Lessons Learned from the Miracles of Elisha:  A Series.  (Lesson Six)

Miracles Related to the Defeat of Enemies:  Bears from the Woods; Defeat of the Moabites; Confusion of the Syrians; and Capture of the Whole Syrian Army

(2 Kings 2:23-25; 2 Kings 3:18-20; 25-27; 2 Kings 7:6-8; 2 Kings 6:20-22).

Bears from the Woods, is a fascinating miracle executed by Elisha early in his ministry.  It is found in 2 Kings 2:23-25.

23 And he went up from thence unto Bethel: and as he was going up, by the way, there came forth little children out of the city, and mocked him, and said unto him, Go up, thou bald head; go up, thou bald head.

24 And he turned back, and looked on them, and cursed them in the name of the Lord. And there came forth two she bears out of the wood, and tare forty and two children of them.

  So, a group of children insulted the prophet, calling him bald head.  He then cursed them, and a couple of she-bears tore up forty-two of them.  At first glance, this may seem like a heartless and mean thing for the prophet to do.  But Dake’s Annotated Reference Bible offers some insight, although controversial and different from the understanding of many, into this situation.  This reference note is found on p. 668, i and j.

▸ The data:
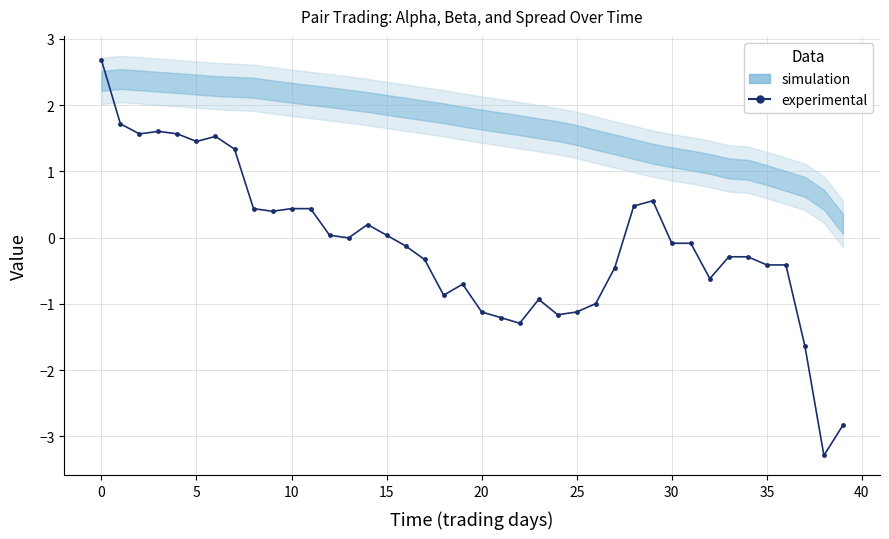

The chart shows a value of -0.5 at 27. True or false?

True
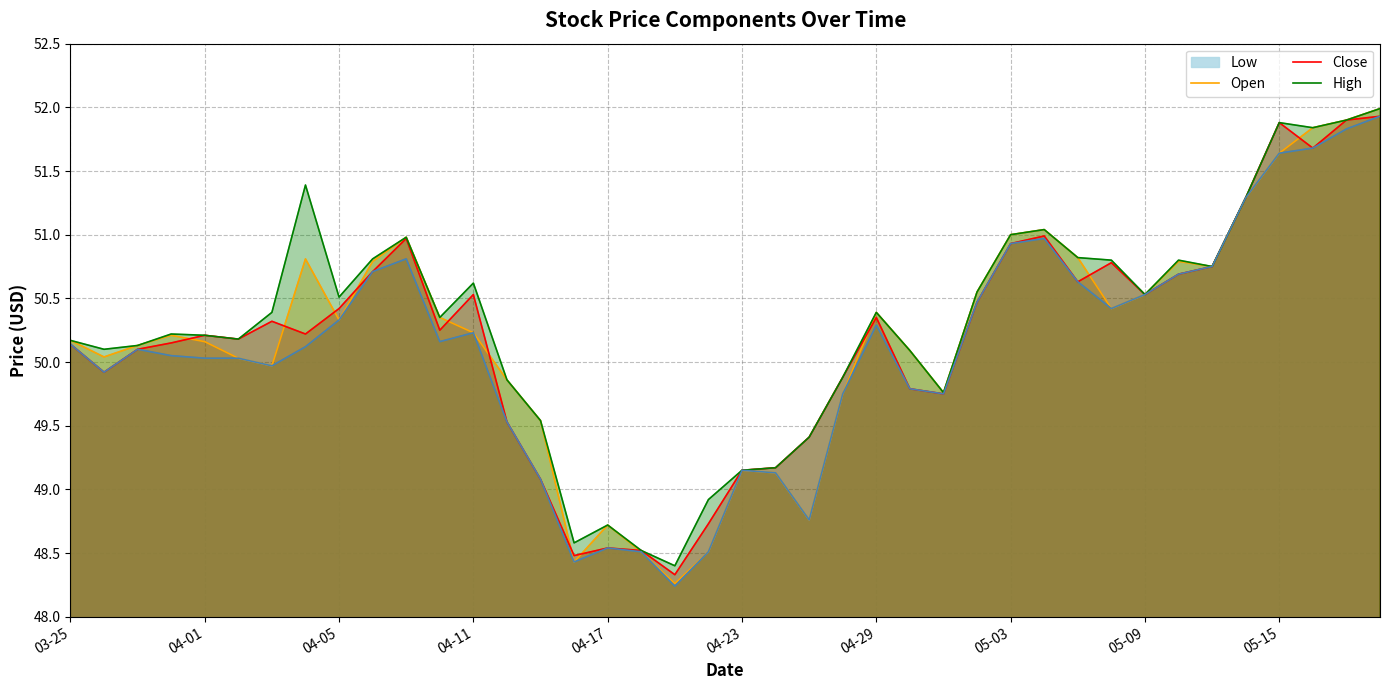

The value of High at 04-11 is 50.6. True or false?

True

▸ What you have to do:
Answer these from the lesson on Elisha's miracles:
(a) To which place was Elisha going up when the children came out of the city?
(b) How many of the children did the two she-bears tear?
(c) On what page of Dake's Annotated Reference Bible is the cited reference note found?

▸ Result for this task:
(a) Bethel
(b) Forty-two
(c) Page 668 (notes i and j)